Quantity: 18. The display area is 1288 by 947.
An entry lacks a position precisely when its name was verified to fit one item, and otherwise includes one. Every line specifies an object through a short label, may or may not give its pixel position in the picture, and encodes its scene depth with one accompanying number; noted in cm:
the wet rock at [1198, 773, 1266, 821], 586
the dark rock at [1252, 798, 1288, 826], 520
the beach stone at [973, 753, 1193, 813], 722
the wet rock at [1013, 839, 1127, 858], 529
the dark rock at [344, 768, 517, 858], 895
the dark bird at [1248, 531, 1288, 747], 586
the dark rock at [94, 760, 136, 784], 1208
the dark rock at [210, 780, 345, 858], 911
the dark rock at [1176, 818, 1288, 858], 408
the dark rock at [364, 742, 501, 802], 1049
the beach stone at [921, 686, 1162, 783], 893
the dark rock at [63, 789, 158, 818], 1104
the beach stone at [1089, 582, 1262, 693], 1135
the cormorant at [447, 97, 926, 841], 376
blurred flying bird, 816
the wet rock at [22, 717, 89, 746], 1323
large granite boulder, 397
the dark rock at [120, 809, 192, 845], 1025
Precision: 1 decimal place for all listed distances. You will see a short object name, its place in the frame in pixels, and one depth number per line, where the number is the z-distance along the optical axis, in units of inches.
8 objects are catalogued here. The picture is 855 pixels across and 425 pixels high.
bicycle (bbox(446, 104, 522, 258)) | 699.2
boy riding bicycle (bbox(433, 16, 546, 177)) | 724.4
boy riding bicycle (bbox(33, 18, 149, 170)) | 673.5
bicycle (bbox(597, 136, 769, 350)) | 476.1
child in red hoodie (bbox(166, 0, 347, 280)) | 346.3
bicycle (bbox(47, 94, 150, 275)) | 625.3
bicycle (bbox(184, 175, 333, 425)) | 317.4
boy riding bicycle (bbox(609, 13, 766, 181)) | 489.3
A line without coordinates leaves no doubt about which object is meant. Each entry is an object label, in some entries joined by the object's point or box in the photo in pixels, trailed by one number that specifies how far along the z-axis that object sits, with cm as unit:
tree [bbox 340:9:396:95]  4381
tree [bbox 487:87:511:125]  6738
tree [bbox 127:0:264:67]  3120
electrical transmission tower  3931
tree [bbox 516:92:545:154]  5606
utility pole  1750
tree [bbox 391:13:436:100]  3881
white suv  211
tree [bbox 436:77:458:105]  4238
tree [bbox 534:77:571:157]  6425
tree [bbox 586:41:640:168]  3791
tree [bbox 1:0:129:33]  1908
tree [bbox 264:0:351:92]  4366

* * * * * * *

## INSTRUCTIONS TO FOLLOW
Wherever the word "rock" occurs in the data above, copy the line it sits in.

## ANSWER SECTION
the wet rock at [1198, 773, 1266, 821], 586
the dark rock at [1252, 798, 1288, 826], 520
the wet rock at [1013, 839, 1127, 858], 529
the dark rock at [344, 768, 517, 858], 895
the dark rock at [94, 760, 136, 784], 1208
the dark rock at [210, 780, 345, 858], 911
the dark rock at [1176, 818, 1288, 858], 408
the dark rock at [364, 742, 501, 802], 1049
the dark rock at [63, 789, 158, 818], 1104
the wet rock at [22, 717, 89, 746], 1323
the dark rock at [120, 809, 192, 845], 1025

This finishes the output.